**Activity**
All lines of the entries with "assign" in them must be listed.

**Records for this task**
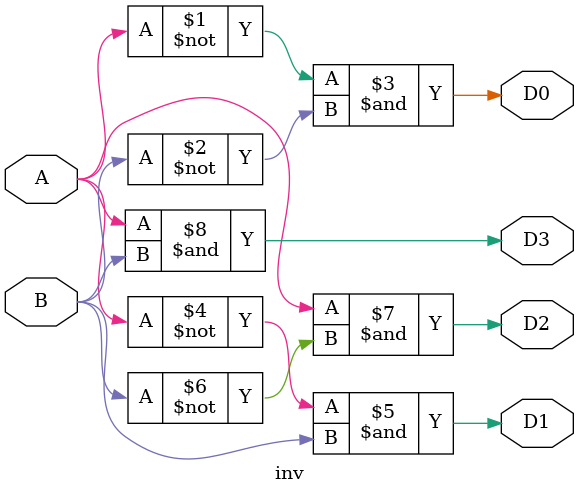
<source format=v>
`timescale 1ns / 1ps


module inv(
    input A, B,
    output D0, D1, D2, D3
    );
    assign D0 = (~A)&(~B);
    assign D1 = (~A)&B;
    assign D2 = A&(~B);
    assign D3 = A&B;
    
endmodule

</source>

**Expected answer**
    assign D0 = (~A)&(~B);
    assign D1 = (~A)&B;
    assign D2 = A&(~B);
    assign D3 = A&B;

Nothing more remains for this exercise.